### Directions for this task
If a line of the listing contains the string "RESPONSE", return that line.

### The records
================
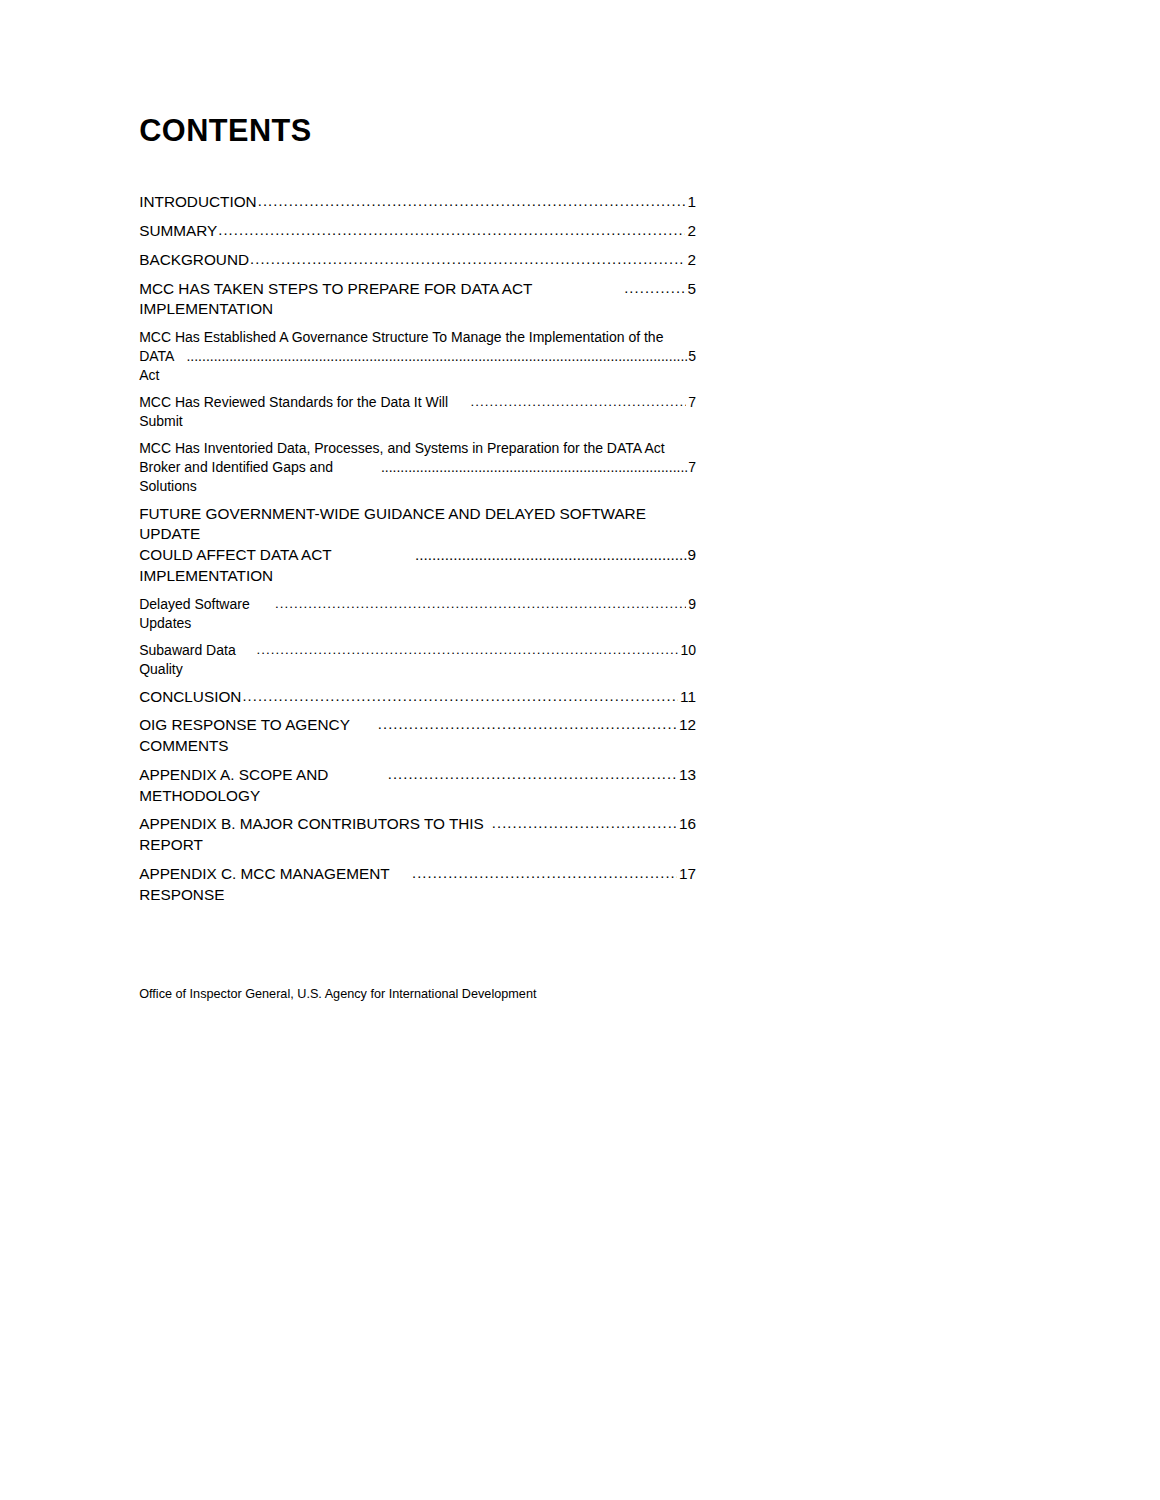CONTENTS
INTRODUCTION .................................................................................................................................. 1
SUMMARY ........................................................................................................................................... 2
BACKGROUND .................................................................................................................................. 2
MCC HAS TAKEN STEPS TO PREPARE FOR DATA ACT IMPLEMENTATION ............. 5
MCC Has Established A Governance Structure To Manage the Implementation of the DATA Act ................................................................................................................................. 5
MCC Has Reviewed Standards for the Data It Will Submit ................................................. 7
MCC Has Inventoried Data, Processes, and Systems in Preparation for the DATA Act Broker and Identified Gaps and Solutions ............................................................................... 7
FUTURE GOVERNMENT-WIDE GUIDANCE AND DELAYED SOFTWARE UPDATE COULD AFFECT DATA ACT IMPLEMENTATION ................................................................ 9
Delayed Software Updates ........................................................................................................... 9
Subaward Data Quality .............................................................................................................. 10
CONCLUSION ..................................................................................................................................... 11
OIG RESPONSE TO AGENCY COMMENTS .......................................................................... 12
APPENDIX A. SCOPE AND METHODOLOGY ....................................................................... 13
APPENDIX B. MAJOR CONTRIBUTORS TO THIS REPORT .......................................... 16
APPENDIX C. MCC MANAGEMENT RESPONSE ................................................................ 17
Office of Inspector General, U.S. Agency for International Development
================
### Answer space
OIG RESPONSE TO AGENCY COMMENTS .......................................................................... 12
APPENDIX C. MCC MANAGEMENT RESPONSE ................................................................ 17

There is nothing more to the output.